(Closed) Engagment to be called off?

posted 4 years ago in Emotional
  • poll: Am I valid in my feelings of paranoia/suspicion up until now?
    No you need to finally get over it : (5 votes)
    3 %
    Considering the circumstances your feelings are very valid : (141 votes)
    95 %
    Not sure : (2 votes)
    1 %
  • Post # 46
    Member
    994 posts
    Busy bee
    • Wedding: November 2018

    SoonAsYouCan:  hahaha Ben Fraklin actually wrote an essay like that once. It was essentially him moaning about people who have vices and how weak they are… and then talking about how his distraction from women is because they throw themselves in his path (it read like he was trying to walk to the store and naked ladies were pouncing on his junk)

    Post # 47
    Member
    99 posts
    Worker bee
    • Wedding: May 2016

    Girl to girl, leave him. Reading that was torture and gave me anxiety, don’t make yourself live it anymore. 

    Post # 48
    Member
    509 posts
    Busy bee

    I’m so sorry you’re going through this. My ex-husband did pretty much all of the things you described. It was emotional torture and I eventually kicked him out after 7 years but not before considerable damage was done.  

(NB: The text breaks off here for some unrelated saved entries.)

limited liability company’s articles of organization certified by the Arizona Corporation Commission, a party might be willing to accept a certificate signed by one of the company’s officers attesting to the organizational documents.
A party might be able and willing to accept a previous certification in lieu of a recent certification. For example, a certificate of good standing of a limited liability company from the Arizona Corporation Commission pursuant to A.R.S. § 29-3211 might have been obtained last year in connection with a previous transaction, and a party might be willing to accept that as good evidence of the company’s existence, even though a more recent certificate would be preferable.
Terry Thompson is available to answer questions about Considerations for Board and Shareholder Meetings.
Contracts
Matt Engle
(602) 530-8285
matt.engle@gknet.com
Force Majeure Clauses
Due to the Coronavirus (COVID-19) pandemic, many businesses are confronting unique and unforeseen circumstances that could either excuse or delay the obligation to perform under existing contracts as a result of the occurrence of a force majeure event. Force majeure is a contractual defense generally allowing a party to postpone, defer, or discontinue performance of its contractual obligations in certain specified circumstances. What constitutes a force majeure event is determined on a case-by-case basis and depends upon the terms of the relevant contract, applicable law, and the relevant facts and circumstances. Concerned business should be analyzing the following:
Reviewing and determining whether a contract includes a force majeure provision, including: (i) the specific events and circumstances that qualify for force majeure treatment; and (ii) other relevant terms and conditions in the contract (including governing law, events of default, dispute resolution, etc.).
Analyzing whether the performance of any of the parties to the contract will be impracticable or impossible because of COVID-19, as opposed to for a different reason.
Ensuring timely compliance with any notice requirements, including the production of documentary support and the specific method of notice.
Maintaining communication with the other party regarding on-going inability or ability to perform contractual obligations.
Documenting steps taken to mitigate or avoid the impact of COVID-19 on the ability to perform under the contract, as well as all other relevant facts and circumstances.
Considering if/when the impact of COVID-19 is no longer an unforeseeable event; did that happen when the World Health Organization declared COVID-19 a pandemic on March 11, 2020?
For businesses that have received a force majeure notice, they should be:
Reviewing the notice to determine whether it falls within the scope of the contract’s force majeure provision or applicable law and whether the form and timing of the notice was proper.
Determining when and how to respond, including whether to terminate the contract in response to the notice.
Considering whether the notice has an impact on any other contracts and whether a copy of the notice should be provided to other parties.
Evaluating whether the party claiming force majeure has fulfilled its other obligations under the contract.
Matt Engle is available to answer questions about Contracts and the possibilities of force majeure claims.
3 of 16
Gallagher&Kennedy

    You will never, ever, being able to have a trusting relationship with this man and you deserve trust in a marriage.  You will be in a permanent state of hyper-alertness, looking for signs of cheating/inappropriate behaviour.  It’s exhausting.  It is no way to have a relationship, definitely no way to have a marriage.  You will 2nd-guess everything.  His reaction at you asking for his password is just panic at being caught out, and attack is his best defence.  I experienced this exact same scenario time after time.  

    He will rob you of your self esteem and your self belief. I was a strong, independent woman when we got together and somehow he managed to chip away just a little at a time until I thought I deserved the “love” I was getting. 

    Please leave.  Trust your gut, you know this is the correct thing to do.  

    Post # 49
    Member
    1811 posts
    Buzzing bee

    This is a toxic relationship. The trust was broken from the start and your foundation is built on mistrust and lies. Unfortunately, all you have done is show him by staying that you are willing to put up with his lies and constant stream of excuses. I would start choosing you over this constant turmoil and his evident lack of respect for you/your place in his life. If you were to get married, this behavior would continue and may, in fact, even get worse whereas he would know that he “has you.” Please walk away.

    Post # 50
    Member
    1269 posts
    Bumble bee

    I got tired just reading this and even trying to imagine being this distrustful of my Fiance. I have serious doubts whether you can move past all of this and this will not make a happy life for you or him. 

    Post # 51
    Member
    4044 posts
    Honey bee
    • Wedding: October 2016

    YOU SHOULD BE GLAD THIS GUYS IS GONE!!!! I’m surprised you stayed this long and now he has the BALLS to break up with YOU!!!! Yeah, fuck that…..

    Post # 52
    Member
    85 posts
    Worker bee

    I think you need to give him back the ring. It’s for your own sanity. You have been together 2.5 years, and already, you’re both losing your minds over each other’s actions. Your actions are completely understandable considering his– I am still confused as to why he keeps doing what he does. If he loved you, he wouldn’t. If he’s some sort of sex addict but loved you, he would have been in therapy right after the first incident to show that he cares about the relationship and making you feel safe in it.

    As much as you might love him, I think you know why you wrote this post. There are so many better guys out there that will love you and worship you. You won’t ever feel the need to track them. You are going to feel proud of yourself down the road for getting out of this relationship, vs. getting a divorce in a couple more years of time spent that you knew would be rocky. When you end the relationship, do let him know that had he put serious effort into committing to therapy or other ways to “fix” (for lack of better word) his behaviors, you would have instilled complete trust.  Ironically, lying to keep someone from getting upset…. usually gets them even more upset later. 

    good luck!!

    Post # 55
    Member
    3307 posts
    Sugar bee
    • Wedding: November 1999

    confusedneedhelp:  Well whoop-de-doo. Alert the media.